Dans cet adhyāya, Mārkaṇḍeya s’adresse à un roi et l’oriente vers un tīrtha extrêmement auspicious nommé Agastyeśvara, présenté comme un moyen lié au lieu pour effacer le démérite moral et les fautes. Le chapitre décrit un programme rituel centré sur le snāna (bain sacré) accompli en ce lieu, en le reliant explicitement à la délivrance des transgressions les plus graves, exprimée dans l’idiome de la rémission de la brahmahatyā. Il fixe aussi un cadre temporel précis : le mois de Kārttika, durant la quinzaine sombre (kṛṣṇapakṣa), au jour de caturdaśī, unissant temps, lieu et pratique en une seule prescription éthico-rituelle. Il est en outre prescrit d’accomplir l’abhiṣeka de la divinité avec du ghee, en demeurant établi dans le samādhi et en maîtrisant les sens (jite-indriya). S’ajoute un régime de dāna—richesses, chaussures, ombrelle, couverture enduite de ghee, et nourriture offerte à tous—affirmant que le mérite s’en trouve multiplié. L’enseignement majeur est une éthique structurée du pèlerinage : la purification naît de l’observance, de la dévotion et de la générosité conjointes, non du déplacement seul.
Verse 1
श्रीमार्कण्डेय उवाच । ततो गच्छेत्तु राजेन्द्र तीर्थं परमशोभनम् । नराणां पापनाशाय अगस्त्येश्वरमुत्तमम्
Śrī Mārkaṇḍeya dit : Alors, ô meilleur des rois, qu’on se rende à ce tīrtha d’une beauté suprême — Agastyeśvara, le Seigneur excellent — pour l’anéantissement des péchés des hommes.
Verse 2
तत्र स्नात्वा नरो राजन्मुच्यते ब्रह्महत्यया । कार्त्तिकस्य तु मासस्य कृष्णपक्षे चतुर्दशी
Là, ô Roi, en s’y baignant, l’homme est délivré même du péché du meurtre d’un brāhmane.

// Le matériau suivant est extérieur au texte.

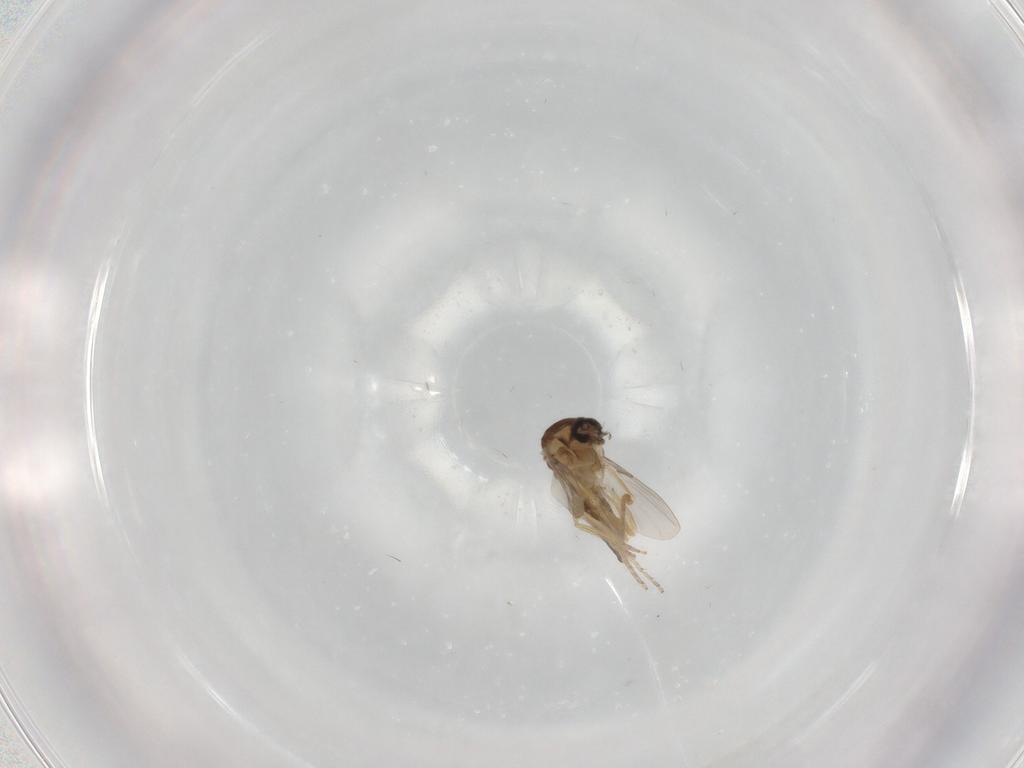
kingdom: Animalia
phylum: Arthropoda
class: Insecta
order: Diptera
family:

Cela est surtout prescrit au quatorzième jour lunaire de la quinzaine sombre du mois de Kārttika.
Verse 3
घृतेन स्नापयेद्देवं समाधिस्थो जितेन्द्रियः । एकविंशतिकुलोपेतो च्यवेदैश्वरात्पदात्
Qu’il baigne la Divinité avec du ghee, demeurant en samādhi et les sens maîtrisés. Pourvu du mérite qui élève vingt et une générations, il ne déchoit pas de la condition seigneuriale.
Verse 4
धनं चोपानहौ छत्रं दद्याच्च घृतकम्बलम् । भोजनं चैव सर्वेषां सर्वं कोटिगुणं भवेत्
Qu’il donne des richesses, des chaussures, une ombrelle, ainsi qu’une couverture imprégnée de ghee; et qu’il offre la nourriture à tous. Tout cela devient un million de fois en mérite.
Verse 64
। अध्याय
Fin du chapitre (colophon, marque de clôture de l’adhyāya).